Dataset entries:
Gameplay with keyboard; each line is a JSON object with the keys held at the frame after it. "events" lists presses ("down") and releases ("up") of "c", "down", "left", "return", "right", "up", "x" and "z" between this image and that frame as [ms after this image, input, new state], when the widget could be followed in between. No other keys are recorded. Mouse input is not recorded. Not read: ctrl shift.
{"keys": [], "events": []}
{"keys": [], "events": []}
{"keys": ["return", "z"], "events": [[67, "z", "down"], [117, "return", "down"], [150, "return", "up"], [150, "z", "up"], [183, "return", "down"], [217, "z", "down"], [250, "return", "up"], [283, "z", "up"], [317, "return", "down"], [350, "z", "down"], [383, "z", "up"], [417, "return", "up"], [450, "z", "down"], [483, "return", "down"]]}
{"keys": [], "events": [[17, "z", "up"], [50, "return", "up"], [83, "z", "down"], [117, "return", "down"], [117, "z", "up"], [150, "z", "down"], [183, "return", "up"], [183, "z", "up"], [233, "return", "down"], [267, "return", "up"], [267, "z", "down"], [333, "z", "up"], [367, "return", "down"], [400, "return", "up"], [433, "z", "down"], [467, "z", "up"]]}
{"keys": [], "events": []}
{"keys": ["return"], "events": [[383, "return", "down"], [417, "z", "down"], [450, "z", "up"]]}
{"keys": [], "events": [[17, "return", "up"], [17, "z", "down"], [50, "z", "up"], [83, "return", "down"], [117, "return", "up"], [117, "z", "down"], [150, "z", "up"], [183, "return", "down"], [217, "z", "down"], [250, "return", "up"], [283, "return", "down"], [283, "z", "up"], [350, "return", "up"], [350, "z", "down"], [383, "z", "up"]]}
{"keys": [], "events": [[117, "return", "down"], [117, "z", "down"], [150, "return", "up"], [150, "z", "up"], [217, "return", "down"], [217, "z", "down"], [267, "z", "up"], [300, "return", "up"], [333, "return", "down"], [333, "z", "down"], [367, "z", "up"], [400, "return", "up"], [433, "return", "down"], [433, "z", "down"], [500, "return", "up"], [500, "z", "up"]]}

_Exercise brief:_ Each record above must be restated in full, word for word.

_Exercise output:_
Gameplay with keyboard; each line is a JSON object with the keys held at the frame after it. "events" lists presses ("down") and releases ("up") of "c", "down", "left", "return", "right", "up", "x" and "z" between this image and that frame as [ms after this image, input, new state], when the widget could be followed in between. No other keys are recorded. Mouse input is not recorded. Not read: ctrl shift.
{"keys": [], "events": []}
{"keys": [], "events": []}
{"keys": ["return", "z"], "events": [[67, "z", "down"], [117, "return", "down"], [150, "return", "up"], [150, "z", "up"], [183, "return", "down"], [217, "z", "down"], [250, "return", "up"], [283, "z", "up"], [317, "return", "down"], [350, "z", "down"], [383, "z", "up"], [417, "return", "up"], [450, "z", "down"], [483, "return", "down"]]}
{"keys": [], "events": [[17, "z", "up"], [50, "return", "up"], [83, "z", "down"], [117, "return", "down"], [117, "z", "up"], [150, "z", "down"], [183, "return", "up"], [183, "z", "up"], [233, "return", "down"], [267, "return", "up"], [267, "z", "down"], [333, "z", "up"], [367, "return", "down"], [400, "return", "up"], [433, "z", "down"], [467, "z", "up"]]}
{"keys": [], "events": []}
{"keys": ["return"], "events": [[383, "return", "down"], [417, "z", "down"], [450, "z", "up"]]}
{"keys": [], "events": [[17, "return", "up"], [17, "z", "down"], [50, "z", "up"], [83, "return", "down"], [117, "return", "up"], [117, "z", "down"], [150, "z", "up"], [183, "return", "down"], [217, "z", "down"], [250, "return", "up"], [283, "return", "down"], [283, "z", "up"], [350, "return", "up"], [350, "z", "down"], [383, "z", "up"]]}
{"keys": [], "events": [[117, "return", "down"], [117, "z", "down"], [150, "return", "up"], [150, "z", "up"], [217, "return", "down"], [217, "z", "down"], [267, "z", "up"], [300, "return", "up"], [333, "return", "down"], [333, "z", "down"], [367, "z", "up"], [400, "return", "up"], [433, "return", "down"], [433, "z", "down"], [500, "return", "up"], [500, "z", "up"]]}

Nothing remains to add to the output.